TEXT TO READ:
- - -

Proper certification requires an understanding of not only the Buy America process, but also the bidder’s overall capacity to comply with Buy America throughout the project. Note that even in design-build projects, the contractor cannot postpone its assessment until after the design phase. The FTA’s policy, which it first expressed in a 2009 guidance letter, is that the procedural requirements of Buy America apply to design-build contracts from the beginning. In the past, a design-build contractor could postpone submitting a certificate, and thereby bypass the Buy America process, until after the design portion was complete. In 2009, a contractor for two design-build projects in Hawaii sought the FTA’s advice on this matter, and the FTA announced this shift in this policy, informing the contractor, “you have cited to an outdated Q&A. . . . Contrary to the Q&A, FTA will not waive its Buy America requirements simply because the project sponsor contemplates using a DB or DBOM contract.”

Buy America Waivers: Not as Simple (or as Permanent) as They Sound

A grantee can seek a waiver from Buy America based on public interest, non-availability, and price-differential. A fourth waiver is available for rolling stock procurements, if the cost of U.S. components is more than 60% of the total cost and final assembly occurs in the U.S. Generally, the bidder does not have standing to seek a waiver, and instead, must seek it through the grantee. Thus, in 2010, the FTA denied a waiver to Volvo Bus Corporation in part because it did not seek the waiver through the FTA grantee.

The FTA will (theoretically) grant a public interest waiver if applying the Act would be inconsistent with the public interest. However, it is virtually impossible to obtain a public interest waiver without demonstrating safety concerns, the introduction of “significant new technology,” or that schedule delays would result in negative impact to the travelling public that outweighs the public benefit of Buy America. In the early 2000s, the FTA rejected a public interest waiver argument based on excessive delay, cost and public welfare in San Juan, Puerto Rico. Even though San Juan had many vehicles or “traveling public,” the FTA found no overriding public interest that justified a waiver. The FTA routinely denies waivers on public interest grounds — in short, if there is not a measurable harm resulting from using U.S. steel, iron, or manufactured products, the grantee will most likely have a losing argument for waiver.

The FTA will grant a non-availability waiver if the subject goods are not produced in “a sufficient and reasonably available amount” or “satisfactory quality” in the U.S. Although the FTA routinely grants non-availability waivers, it performs a meticulous market analysis to determine whether a product is unavailable. For example the FTA denied a non-availability waiver to a grantee for aluminum-steel composite rail when it learned that a U.S. company had begun producing aluminum core third rail — albeit through a different process — which had “substantially the same performance characteristics” as the grantee’s product. In another matter, the FTA determined that a waiver had expired when it discovered two domestic manufacturers of heavy-duty parallelogram lifts.

- - -

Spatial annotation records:
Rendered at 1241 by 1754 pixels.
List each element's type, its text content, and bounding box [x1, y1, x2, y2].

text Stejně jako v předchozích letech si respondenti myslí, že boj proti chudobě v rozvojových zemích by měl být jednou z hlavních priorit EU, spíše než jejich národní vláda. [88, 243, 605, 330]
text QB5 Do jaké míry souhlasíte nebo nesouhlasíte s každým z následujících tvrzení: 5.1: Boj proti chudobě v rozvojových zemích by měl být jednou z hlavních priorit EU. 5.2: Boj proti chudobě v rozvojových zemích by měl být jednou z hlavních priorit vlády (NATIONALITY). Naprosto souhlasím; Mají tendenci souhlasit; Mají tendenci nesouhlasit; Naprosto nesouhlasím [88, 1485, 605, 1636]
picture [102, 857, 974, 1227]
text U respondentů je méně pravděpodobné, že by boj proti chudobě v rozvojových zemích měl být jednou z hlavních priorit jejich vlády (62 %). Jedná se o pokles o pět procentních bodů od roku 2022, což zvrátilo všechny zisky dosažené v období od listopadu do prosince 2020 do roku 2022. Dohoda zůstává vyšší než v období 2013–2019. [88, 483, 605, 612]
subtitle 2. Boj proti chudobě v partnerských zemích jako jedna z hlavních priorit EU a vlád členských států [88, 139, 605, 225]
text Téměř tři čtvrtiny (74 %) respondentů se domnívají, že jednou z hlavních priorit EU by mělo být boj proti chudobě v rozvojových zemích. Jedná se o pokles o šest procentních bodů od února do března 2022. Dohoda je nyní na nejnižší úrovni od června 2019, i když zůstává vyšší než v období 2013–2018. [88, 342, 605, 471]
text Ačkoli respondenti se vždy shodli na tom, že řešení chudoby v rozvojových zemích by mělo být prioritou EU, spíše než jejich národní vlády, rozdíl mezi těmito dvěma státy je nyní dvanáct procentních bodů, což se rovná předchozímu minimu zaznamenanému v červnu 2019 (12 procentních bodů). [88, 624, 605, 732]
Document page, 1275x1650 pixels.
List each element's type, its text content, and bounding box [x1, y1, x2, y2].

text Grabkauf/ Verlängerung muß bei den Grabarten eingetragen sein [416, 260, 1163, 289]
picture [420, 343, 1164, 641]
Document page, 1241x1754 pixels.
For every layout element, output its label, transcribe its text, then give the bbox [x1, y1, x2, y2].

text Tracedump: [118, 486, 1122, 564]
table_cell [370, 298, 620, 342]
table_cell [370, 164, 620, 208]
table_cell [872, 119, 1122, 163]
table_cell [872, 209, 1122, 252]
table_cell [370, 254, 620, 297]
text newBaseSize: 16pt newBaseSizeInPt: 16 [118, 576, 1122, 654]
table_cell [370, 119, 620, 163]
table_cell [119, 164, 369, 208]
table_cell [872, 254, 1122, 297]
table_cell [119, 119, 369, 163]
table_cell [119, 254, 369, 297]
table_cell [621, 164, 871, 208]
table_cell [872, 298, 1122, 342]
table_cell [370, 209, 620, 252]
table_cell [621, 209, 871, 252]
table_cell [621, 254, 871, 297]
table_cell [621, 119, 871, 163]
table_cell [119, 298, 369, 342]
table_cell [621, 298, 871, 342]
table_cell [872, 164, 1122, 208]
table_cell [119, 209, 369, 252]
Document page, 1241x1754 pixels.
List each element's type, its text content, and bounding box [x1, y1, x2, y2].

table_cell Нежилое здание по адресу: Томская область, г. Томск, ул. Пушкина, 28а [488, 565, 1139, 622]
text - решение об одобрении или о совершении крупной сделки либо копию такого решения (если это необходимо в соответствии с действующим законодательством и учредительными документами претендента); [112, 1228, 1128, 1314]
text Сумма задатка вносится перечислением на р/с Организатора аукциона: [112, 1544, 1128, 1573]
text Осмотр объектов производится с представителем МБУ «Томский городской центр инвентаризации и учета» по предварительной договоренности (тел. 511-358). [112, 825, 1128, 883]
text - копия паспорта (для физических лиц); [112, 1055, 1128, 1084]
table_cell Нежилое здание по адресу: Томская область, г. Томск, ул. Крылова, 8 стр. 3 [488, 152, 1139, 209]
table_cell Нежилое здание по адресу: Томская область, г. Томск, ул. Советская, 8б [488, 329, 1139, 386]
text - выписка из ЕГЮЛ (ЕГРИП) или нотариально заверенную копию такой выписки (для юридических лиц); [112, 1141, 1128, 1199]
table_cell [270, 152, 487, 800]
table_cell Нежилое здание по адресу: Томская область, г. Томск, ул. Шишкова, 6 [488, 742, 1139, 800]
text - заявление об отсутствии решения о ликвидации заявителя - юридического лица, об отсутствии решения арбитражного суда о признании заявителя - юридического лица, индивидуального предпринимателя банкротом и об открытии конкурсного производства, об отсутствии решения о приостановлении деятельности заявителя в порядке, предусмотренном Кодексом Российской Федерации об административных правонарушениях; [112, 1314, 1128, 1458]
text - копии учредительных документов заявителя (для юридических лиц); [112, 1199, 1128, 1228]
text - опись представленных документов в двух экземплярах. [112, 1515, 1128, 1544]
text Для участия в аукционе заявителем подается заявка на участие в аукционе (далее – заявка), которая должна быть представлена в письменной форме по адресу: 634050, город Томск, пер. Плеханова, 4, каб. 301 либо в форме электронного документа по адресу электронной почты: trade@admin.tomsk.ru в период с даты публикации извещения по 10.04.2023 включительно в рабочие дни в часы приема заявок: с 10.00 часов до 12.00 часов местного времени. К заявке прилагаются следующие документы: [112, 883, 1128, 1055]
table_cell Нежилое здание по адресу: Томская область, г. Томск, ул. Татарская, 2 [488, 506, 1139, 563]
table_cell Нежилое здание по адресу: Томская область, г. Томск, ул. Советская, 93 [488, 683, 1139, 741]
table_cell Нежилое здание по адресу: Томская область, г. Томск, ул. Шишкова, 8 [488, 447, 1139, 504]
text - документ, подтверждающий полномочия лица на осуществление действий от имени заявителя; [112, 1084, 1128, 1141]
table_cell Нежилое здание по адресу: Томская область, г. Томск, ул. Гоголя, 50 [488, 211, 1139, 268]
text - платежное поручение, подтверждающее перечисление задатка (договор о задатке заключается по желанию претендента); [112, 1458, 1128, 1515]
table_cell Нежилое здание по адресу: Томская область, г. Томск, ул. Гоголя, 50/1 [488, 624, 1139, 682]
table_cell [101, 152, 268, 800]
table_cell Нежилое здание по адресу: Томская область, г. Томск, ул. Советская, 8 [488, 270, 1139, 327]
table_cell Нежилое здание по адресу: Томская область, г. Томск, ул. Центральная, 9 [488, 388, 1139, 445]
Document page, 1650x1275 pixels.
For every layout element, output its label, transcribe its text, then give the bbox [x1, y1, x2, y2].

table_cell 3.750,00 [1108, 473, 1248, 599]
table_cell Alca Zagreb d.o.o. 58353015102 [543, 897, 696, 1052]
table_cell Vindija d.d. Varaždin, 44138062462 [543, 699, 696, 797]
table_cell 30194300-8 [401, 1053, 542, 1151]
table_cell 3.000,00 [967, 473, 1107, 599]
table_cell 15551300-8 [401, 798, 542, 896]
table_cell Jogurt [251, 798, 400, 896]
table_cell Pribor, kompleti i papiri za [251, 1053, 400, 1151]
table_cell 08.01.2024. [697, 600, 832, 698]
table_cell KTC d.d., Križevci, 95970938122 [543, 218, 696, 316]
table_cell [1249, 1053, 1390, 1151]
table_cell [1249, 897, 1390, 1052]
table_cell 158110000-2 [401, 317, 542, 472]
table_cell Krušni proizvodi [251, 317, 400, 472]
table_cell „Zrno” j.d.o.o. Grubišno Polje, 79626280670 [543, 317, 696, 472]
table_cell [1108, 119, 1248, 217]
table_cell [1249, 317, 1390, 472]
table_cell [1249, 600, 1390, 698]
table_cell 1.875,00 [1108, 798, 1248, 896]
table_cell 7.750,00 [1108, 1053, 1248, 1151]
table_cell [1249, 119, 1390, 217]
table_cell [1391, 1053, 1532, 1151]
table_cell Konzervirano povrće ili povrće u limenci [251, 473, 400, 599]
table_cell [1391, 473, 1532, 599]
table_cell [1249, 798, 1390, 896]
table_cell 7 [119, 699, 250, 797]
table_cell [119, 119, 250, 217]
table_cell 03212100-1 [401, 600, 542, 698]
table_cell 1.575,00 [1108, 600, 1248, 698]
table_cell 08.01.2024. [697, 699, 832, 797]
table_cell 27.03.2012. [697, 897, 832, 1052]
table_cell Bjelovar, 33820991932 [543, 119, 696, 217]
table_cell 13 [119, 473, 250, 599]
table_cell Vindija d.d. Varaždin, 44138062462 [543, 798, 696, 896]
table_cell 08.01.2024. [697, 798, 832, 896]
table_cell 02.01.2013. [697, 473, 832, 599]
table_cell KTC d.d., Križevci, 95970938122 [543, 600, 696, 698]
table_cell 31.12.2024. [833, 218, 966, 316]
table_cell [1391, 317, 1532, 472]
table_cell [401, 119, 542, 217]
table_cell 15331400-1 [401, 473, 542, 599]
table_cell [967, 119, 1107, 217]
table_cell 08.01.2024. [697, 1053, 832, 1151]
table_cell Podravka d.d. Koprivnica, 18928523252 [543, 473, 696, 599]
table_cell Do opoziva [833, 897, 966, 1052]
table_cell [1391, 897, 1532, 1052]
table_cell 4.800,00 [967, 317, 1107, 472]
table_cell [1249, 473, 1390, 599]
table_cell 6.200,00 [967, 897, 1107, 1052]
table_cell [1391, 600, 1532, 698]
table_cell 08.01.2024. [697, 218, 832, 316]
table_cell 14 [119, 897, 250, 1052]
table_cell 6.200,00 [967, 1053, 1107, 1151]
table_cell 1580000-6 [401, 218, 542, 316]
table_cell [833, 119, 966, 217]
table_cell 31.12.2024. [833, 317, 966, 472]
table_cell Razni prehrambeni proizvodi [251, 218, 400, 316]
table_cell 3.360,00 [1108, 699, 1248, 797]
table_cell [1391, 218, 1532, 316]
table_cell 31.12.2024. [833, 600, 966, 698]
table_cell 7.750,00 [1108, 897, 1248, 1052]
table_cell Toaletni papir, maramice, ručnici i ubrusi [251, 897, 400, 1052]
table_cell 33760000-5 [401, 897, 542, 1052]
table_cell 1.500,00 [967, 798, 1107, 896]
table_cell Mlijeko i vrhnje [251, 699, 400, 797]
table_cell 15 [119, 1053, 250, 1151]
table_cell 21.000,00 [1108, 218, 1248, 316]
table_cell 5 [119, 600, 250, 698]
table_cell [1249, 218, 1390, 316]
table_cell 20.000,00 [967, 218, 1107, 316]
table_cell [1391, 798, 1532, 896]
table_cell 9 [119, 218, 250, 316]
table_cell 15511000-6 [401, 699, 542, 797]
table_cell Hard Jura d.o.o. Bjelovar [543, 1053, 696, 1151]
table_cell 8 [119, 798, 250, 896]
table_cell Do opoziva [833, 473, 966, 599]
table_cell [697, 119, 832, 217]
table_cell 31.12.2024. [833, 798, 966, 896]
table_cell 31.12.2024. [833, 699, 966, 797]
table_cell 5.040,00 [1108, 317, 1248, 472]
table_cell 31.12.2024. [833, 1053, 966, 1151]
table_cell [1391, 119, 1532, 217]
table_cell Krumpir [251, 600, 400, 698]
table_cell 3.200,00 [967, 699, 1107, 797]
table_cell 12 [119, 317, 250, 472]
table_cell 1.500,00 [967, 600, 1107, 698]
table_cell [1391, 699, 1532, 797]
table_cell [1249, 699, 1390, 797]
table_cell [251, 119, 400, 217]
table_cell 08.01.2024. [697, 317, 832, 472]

- - -

EXERCISE TASKS:
1. Retype the Buy America passage word for word, starting at "The FTA will grant" and ending at "heavy-duty parallelogram lifts.".
2. According to the Buy America passage, why did the FTA deny a non-availability waiver for aluminum-steel composite rail? Answer in one to three sentences.
3. Write what follows next in the Buy America passage, picking up after its final sentence.

RESPONSES PER TASK:
1.
The FTA will grant a non-availability waiver if the subject goods are not produced in “a sufficient and reasonably available amount” or “satisfactory quality” in the U.S. Although the FTA routinely grants non-availability waivers, it performs a meticulous market analysis to determine whether a product is unavailable. For example the FTA denied a non-availability waiver to a grantee for aluminum-steel composite rail when it learned that a U.S. company had begun producing aluminum core third rail — albeit through a different process — which had “substantially the same performance characteristics” as the grantee’s product. In another matter, the FTA determined that a waiver had expired when it discovered two domestic manufacturers of heavy-duty parallelogram lifts.

2. The FTA denied the waiver because it learned that a U.S. company had begun producing aluminum core third rail. Although that rail was made through a different process, it had "substantially the same performance characteristics" as the grantee's product.

3.
One unavoidable issue for bidders is that a material may become unavailable in the U.S. after the bidder has already certified compliance with Buy America. Up until recently, the FTA has denied waivers in such situations, instead requiring the grantee to modify the contract based on commercial impossibility and re-procure the material. However, the regulations now include post-award non-availability waivers. These waivers are available if a bidder originally certified compliance in good faith and the subject material cannot be procured domestically due to commercial impossibility or impracticability.4 Absent a waiver, a successful bidder who is not complying with Buy America is required to take the necessary steps to achieve compliance, but is not permitted to change its original bid or final offer price. If the bidder does not take these steps, it will either not be awarded the contract (if the grantee has not yet awarded it) or be in breach of an already-existing agreement. The regulations do not elaborate on the penalty for breach of contract, but if the grantee does not terminate the bidder, it will lose funding for the project. Further, if non-compliance on either party’s part is “willful,” the FTA may initiate debarment or suspension proceedings.

A price-differential waiver is warranted if using domestic materials would increase the cost of the grantee’s contract with its supplier by more than 25%. The FTA must find that the amount of the lowest responsive and responsible bid offering the foreign material, multiplied by 1.25, is less than the amount of the lowest responsive and responsible bid offering that material in the U.S. This calculation excludes labor costs in final assembly. When there are multiple items, for example, in a design-build contract, the FTA has a longstanding policy of applying the price differential analysis to each individual item in the contract.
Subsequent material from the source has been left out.